A Purist’s View of the AstraZeneca Board

Some people, including the AstraZeneca shareholders, may be wondering why the Board effectively prevented the shareholders from taking Pfizer’s offer that would produce £55 a share. I bet a number of the shareholders are thinking that the gain they would have made on the sale of their shares is something that they should have had an opportunity to decide for themselves. This segues rather sweetly into one of my specialist subjects; ‘directors’ duties. The one we are looking at here is the duty to act in the best interests of the company as a whole. This is a concept that has troubled directors and lawyers over the years.

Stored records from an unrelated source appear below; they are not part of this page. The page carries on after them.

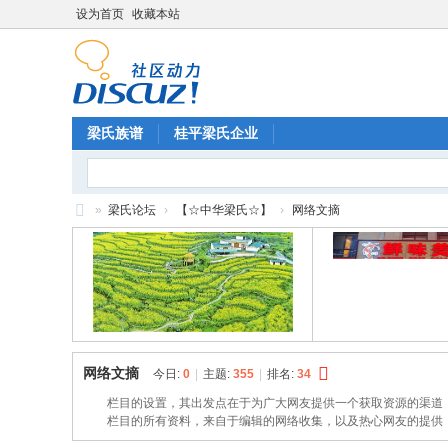
设为首页
收藏本站
梁氏族谱
桂平梁氏企业
»
梁氏论坛
›
【☆中华梁氏☆】
›
网络文摘
梁
氏
论
坛
网络文摘
今日:
0
|
主题:
355
|
排名:
34
栏目的设置，其出发点在于为广大网友提供一个获取资源的渠道，
栏目的所有资料，来自于编辑的网络收集，以及热心网友的提供，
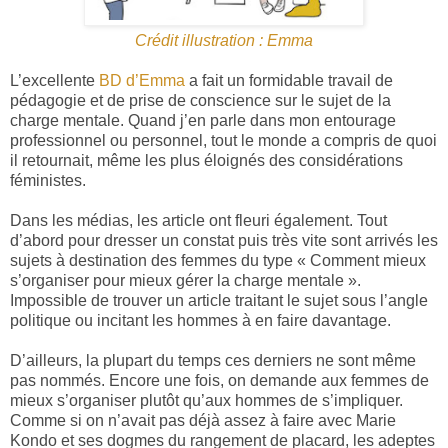
Crédit illustration : Emma
L’excellente
BD d’Emma
a fait un formidable travail de
pédagogie et de prise de conscience sur le sujet de la
charge mentale. Quand j’en parle dans mon entourage
professionnel ou personnel, tout le monde a compris de quoi
il retournait, même les plus éloignés des considérations
féministes.
Dans les médias, les article ont fleuri également. Tout
d’abord pour dresser un constat puis très vite sont arrivés les
sujets à destination des femmes du type « Comment mieux
s’organiser pour mieux gérer la charge mentale ».
Impossible de trouver un article traitant le sujet sous l’angle
politique ou incitant les hommes à en faire davantage.
D’ailleurs, la plupart du temps ces derniers ne sont même
pas nommés. Encore une fois, on demande aux femmes de
mieux s’organiser plutôt qu’aux hommes de s’impliquer.
Comme si on n’avait pas déjà assez à faire avec Marie
Kondo et ses dogmes du rangement de placard, les adeptes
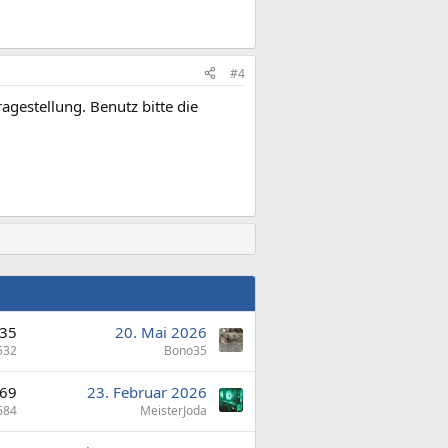
#4
agestellung. Benutz bitte die
35
20. Mai 2026
532
Bono35
69
23. Februar 2026
684
MeisterJoda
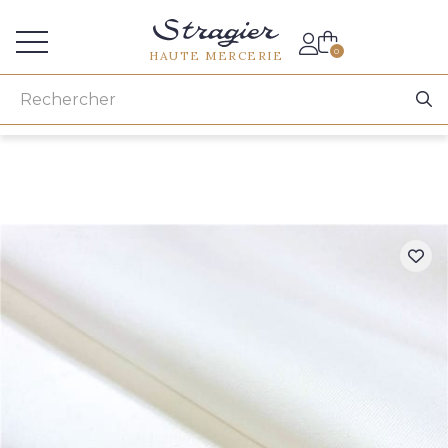
Accès aux professionnels
0
HAUTE MERCERIE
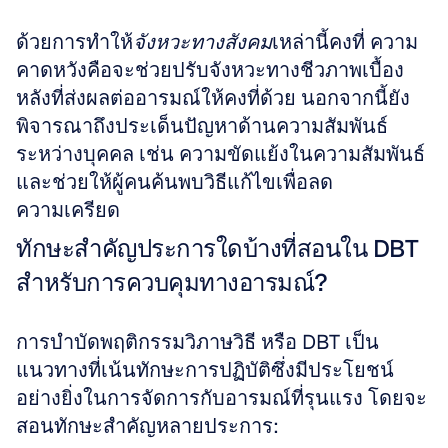
ด้วยการทำให้
จังหวะทางสังคม
เหล่านี้คงที่ ความ
คาดหวังคือจะช่วยปรับจังหวะทางชีวภาพเบื้อง
หลังที่ส่งผลต่ออารมณ์ให้คงที่ด้วย นอกจากนี้ยัง
พิจารณาถึงประเด็นปัญหาด้านความสัมพันธ์
ระหว่างบุคคล เช่น ความขัดแย้งในความสัมพันธ์ 
และช่วยให้ผู้คนค้นพบวิธีแก้ไขเพื่อลด
ความเครียด
ทักษะสำคัญประการใดบ้างที่สอนใน DBT 
สำหรับการควบคุมทางอารมณ์?
การบำบัดพฤติกรรมวิภาษวิธี หรือ DBT เป็น
แนวทางที่เน้นทักษะการปฏิบัติซึ่งมีประโยชน์
อย่างยิ่งในการจัดการกับอารมณ์ที่รุนแรง โดยจะ
สอนทักษะสำคัญหลายประการ:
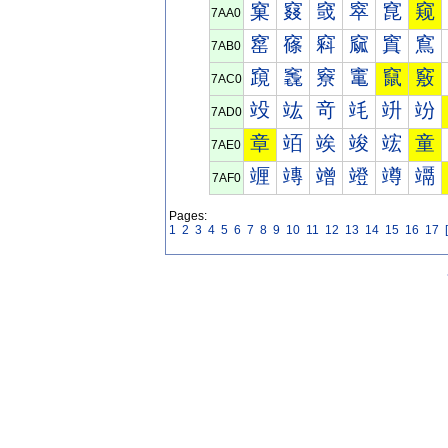
窠
窡
窢
窣
窤
窥
7AA0
窰
窱
窲
窳
窴
窵
7AB0
竀
竁
竂
竃
竄
竅
7AC0
竐
竑
竒
竓
竔
竕
7AD0
章
竡
竢
竣
竤
童
7AE0
竰
竱
竲
竳
竴
竵
7AF0
Pages:
1
2
3
4
5
6
7
8
9
10
11
12
13
14
15
16
17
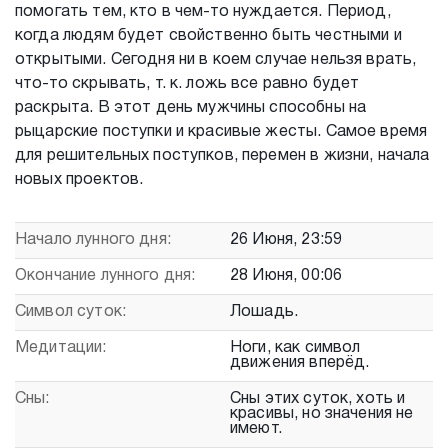
помогать тем, кто в чем-то нуждается. Период,
когда людям будет свойственно быть честными и
открытыми. Сегодня ни в коем случае нельзя врать,
что-то скрывать, т. к. ложь все равно будет
раскрыта. В этот день мужчины способны на
рыцарские поступки и красивые жесты. Самое время
для решительных поступков, перемен в жизни, начала
новых проектов.
Начало лунного дня:
26 Июня, 23:59
Окончание лунного дня:
28 Июня, 00:06
Символ суток:
Лошадь.
Медитации:
Ноги, как символ
движения вперёд.
Сны:
Сны этих суток, хоть и
красивы, но значения не
имеют.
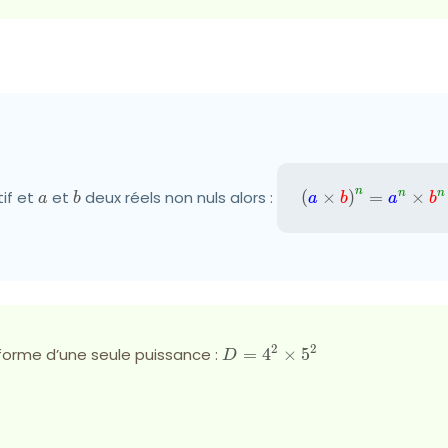
n
n
n
tif et
a
et
b
deux réels non nuls alors :
(
×
\left({\color
)
=
×
a
b
a
b
a
b
{a}}\times {\co
{b}}\right)^{{\co
{n}}} ={\color
{a}}^{{\color{gr
\times {\colo
{b}}^{{\color{gr
2
2
 forme d’une seule puissance :
D=4^{2}\times5^{2}
=
4
×
5
D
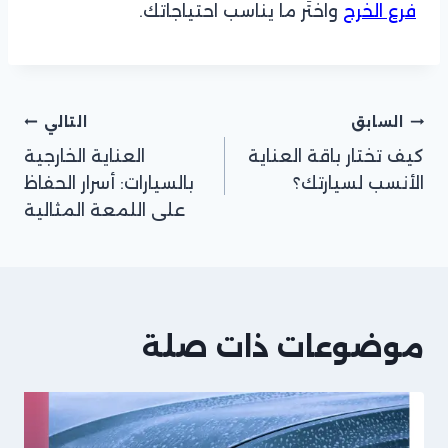
فرع الخرج
واختَر ما يناسب احتياجاتك.
السابق
التالي
كيف تختار باقة العناية
العناية الخارجية
الأنسب لسيارتك؟
بالسيارات: أسرار الحفاظ
على اللمعة المثالية
موضوعات ذات صلة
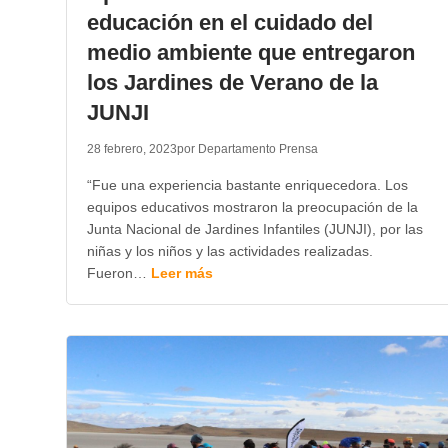
educación en el cuidado del
medio ambiente que entregaron
los Jardines de Verano de la
JUNJI
28 febrero, 2023
por Departamento Prensa
“Fue una experiencia bastante enriquecedora. Los
equipos educativos mostraron la preocupación de la
Junta Nacional de Jardines Infantiles (JUNJI), por las
niñas y los niños y las actividades realizadas.
Fueron…
Leer más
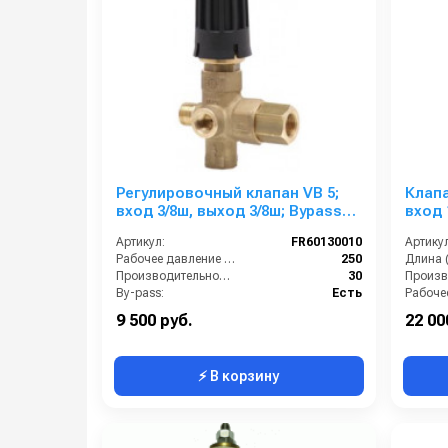
Регулировочный клапан VB 5;
Клапа
вход 3/8ш, выход 3/8ш; Bypass
вход 
3/8г. 30 л/мин 250 бар
Артикул:
FR60130010
Артикул
Рабочее давление (бар):
250
Длина 
Производительность (л/мин):
30
By-pass:
Есть
Вход:
3/8 внутренняя резьба
Вход:
9 500 руб.
22 00
⚡ В корзину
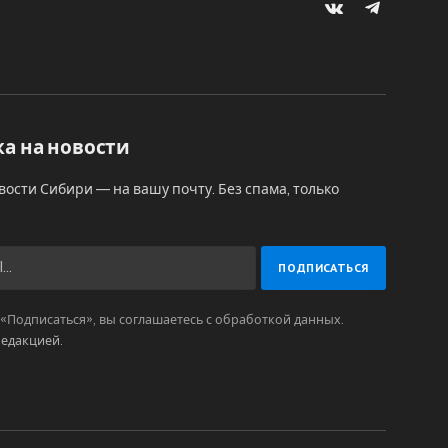
VKontakte
Telegram
а на новости
вости Сибири — на вашу почту. Без спама, только
Подписаться», вы соглашаетесь с обработкой данных.
редакцией
.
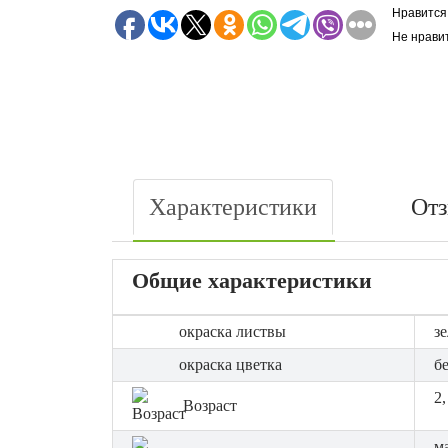
Нравится
Не нрави
Характеристики
От
Общие характеристики
окраска листвы
з
окраска цветка
б
2,
Возраст
м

Why is it not in the best interests of shareholders as a whole to accept an offer to purchase their shares at what may well be a significant profit?

There has been quite a lot of discussion in the press about the pressure on the AstraZeneca Board to enhance shareholder value over the next couple of years and whether they would be able to achieve a value in excess of the £55 per share that was back heeled. That is the point. If the directors believe that by continuing to trade without being taken over the long-term business results of the company will leave the shareholders better off then it is their obligation to reject the offer. So the message is long-term enhancement knocks short-term gain into the long grass. There have been a couple of cases that make first that point.

I suppose the other side of that coin is, if the directors had allowed the offer to go forward, some of the shareholders may have complained that the deal was not good enough and brought an action for breach of duty. That would have been a fun action to avoid.